OCEAN CITY – Delegate Mary Beth Carozza made her plan to challenge incumbent Sen. Jim Mathias in 2018 official with a special announcement Sunday.
The Republican Carozza, accompanied by Gov. Larry Hogan, told a large crowd of supporters she’d spent the past three years fighting for the Eastern Shore in Annapolis and that she wanted to continue doing so in the state senate.
“As I have thought about the 2018 election I believe I can do more for the shore as your state senator,” Carozza said.
Carozza invited supporters to Ocean City Elementary School for the Sunday afternoon announcement. The school’s cafeteria teemed with area residents and elected officials from various parts of the Eastern Shore.
“Holding this event here is not only a nod to my roots as the first school I attended on the shore but it’s also a reminder to keep my public service focused on the future,” Carozza said. “Focused to ensure that our young people have the opportunities to pursue their life and career passions in safe schools, neighborhoods and communities, so they have the option to live and work and raise their families on the shore and stay here in their retirement years.”
Carozza, who grew up in Ocean City as her parents operated the resort’s first drive-through fast food restaurant, said her career working in federal and state government had prepared her to represent the Eastern Shore.

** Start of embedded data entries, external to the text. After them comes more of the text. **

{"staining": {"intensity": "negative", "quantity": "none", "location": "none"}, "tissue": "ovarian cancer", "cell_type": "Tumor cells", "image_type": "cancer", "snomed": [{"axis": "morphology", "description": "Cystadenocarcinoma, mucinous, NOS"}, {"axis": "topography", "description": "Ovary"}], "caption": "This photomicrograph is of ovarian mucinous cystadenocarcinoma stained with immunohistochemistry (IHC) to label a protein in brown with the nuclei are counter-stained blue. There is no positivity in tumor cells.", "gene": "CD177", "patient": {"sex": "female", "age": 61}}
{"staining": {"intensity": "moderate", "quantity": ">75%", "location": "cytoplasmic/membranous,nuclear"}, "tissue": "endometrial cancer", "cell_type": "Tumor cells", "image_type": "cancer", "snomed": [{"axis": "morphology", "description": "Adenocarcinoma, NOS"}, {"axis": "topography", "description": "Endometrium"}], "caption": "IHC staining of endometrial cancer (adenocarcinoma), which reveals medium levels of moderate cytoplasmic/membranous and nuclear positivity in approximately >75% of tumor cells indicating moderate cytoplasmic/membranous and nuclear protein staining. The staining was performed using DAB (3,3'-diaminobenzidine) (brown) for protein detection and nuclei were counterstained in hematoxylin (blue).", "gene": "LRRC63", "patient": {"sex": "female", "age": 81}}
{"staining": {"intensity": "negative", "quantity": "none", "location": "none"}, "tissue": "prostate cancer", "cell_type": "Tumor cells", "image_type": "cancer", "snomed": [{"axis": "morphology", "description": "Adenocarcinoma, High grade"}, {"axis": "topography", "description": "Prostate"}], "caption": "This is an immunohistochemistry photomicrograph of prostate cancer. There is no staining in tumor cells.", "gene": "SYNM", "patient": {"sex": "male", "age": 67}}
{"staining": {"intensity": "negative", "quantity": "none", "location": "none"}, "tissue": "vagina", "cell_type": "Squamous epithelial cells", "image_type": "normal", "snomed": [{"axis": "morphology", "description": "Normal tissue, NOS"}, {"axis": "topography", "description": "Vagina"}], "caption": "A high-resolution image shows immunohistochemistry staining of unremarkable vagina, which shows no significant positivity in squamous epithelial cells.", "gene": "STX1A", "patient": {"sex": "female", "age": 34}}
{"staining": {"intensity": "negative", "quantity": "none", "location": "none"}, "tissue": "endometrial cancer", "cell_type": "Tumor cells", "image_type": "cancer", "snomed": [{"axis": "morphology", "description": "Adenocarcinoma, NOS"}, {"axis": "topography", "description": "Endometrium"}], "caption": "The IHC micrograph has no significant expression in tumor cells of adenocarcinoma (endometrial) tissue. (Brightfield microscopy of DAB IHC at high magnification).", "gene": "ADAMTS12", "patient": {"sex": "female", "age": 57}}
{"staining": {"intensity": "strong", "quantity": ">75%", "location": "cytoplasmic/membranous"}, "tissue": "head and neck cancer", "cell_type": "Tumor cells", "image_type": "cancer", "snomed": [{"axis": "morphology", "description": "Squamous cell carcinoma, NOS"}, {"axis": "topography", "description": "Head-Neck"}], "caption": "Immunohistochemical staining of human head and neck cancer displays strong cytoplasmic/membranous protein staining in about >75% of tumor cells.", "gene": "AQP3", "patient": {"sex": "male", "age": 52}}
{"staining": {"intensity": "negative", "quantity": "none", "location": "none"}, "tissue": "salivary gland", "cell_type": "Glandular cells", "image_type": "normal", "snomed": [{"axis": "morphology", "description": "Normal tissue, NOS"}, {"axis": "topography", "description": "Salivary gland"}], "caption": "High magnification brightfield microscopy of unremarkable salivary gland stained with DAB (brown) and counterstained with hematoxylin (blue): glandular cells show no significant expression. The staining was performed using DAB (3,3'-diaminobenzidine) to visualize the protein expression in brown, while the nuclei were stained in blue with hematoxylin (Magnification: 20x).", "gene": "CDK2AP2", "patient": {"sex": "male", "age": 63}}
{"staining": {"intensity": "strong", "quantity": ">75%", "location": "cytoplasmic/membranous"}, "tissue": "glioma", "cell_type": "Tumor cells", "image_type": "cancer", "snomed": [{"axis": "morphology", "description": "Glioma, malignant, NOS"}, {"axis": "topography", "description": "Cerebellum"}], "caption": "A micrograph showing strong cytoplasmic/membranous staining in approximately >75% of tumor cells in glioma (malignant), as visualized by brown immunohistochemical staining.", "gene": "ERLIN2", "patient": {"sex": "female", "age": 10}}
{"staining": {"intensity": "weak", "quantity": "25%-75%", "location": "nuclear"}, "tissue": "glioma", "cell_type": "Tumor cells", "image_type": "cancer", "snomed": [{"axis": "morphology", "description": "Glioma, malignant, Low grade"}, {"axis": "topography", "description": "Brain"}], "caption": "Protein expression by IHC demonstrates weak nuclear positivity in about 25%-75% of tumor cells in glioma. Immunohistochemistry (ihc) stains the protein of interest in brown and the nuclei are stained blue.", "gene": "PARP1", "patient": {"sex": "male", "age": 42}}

“I was humbled to be elected to the House of Delegates by close to 74 percent of the vote…,” Carozza said. “For the past three years I have been proud to serve as one of Governor Hogan’s strongest partners in the Maryland General Assembly.”
It was Hogan who introduced Carozza to the crowd Sunday. He said he’d gotten to know her when they’d worked under former Gov. Bob Ehrlich. She approached him shortly after he created the Change Maryland campaign.
“She came to visit me when nobody ever thought I was running for governor…,” Hogan said. “She told me the things that were bothering her and the things she was concerned about and the reasons why she was considering running for the house. It sounded exactly like the same reasons I was thinking about getting involved. She was concerned about the exact same things.”
Hogan said the 2014 election during which he and Carozza were elected sent a strong message to Annapolis. Since then, he said they’d been focused on turning Maryland around by putting people back work and helping business grow. He said the unemployment rate had dropped and that Maryland had gone from being ranked 49th in the country in terms of economic performance to being ranked seventh.
“Mary Beth has been a big part of that economic success,” he said.
Hogan stressed his willingness to work with Democrats on issues facing the state but said when it came down to it he supported Carozza over Mathias.
“He votes with the liberal Democrats in Baltimore City and Montgomery County and Prince George’s County,” Hogan said. “While I respect him very much as a person—I like him—I happen to believe the person that would do the best job of representing you in the Maryland senate for the 38th district is your very own delegate.”
He said the extra vote Carozza could provide in the senate was critical in pushing the Republican agenda.
“Right now they can override every single veto,” he said. “I’m playing goalie, I’m stopping really bad things from happening. I’m trying to stop billions of dollars in increased spending. I’m trying to stop very crazy liberal agenda legislation. I’m trying to get really good things done for the state and time and time again your current senator votes with the bad guys and Mary Beth Carozza votes with us.”
Carozza, in turn, advocated on behalf of Hogan.
“I thought a lot about this,” she said. “For real and lasting change to take hold in Maryland Governor Hogan needs to be reelected to a second term and he needs more team players in the Maryland state senate.”
She said she was committed to supporting career and technology education, the poultry industry and the commercial fishing industry. She also spoke of the importance of continuing the battle against the ongoing heroin epidemic.
Carozza said that in the senate she’d be in a stronger position to support causes important to the Eastern Shore.
“As a Republican state senator representing the shore I would be in a position to uphold Governor Hogan’s vetoes on bills like the paid sick leave bill and also to work more closely with him and his administration on strategy and partnerships and with key leaders in the Maryland General Assembly to support our shore priorities…,” she said. “This campaign will be a total team effort. It will be about all of us as a community as we work to reelect Governor Larry Hogan and send me to the state senate to fight for you and your families. I am so grateful for each and every one of you and I promise you I will continue to give it my all to serve my home shore community.”
Mathias was elected to the Senate in 2010 after serving in the House of Delegates since 2006. He was previously Ocean City’s mayor for 10 years and a councilman for six years.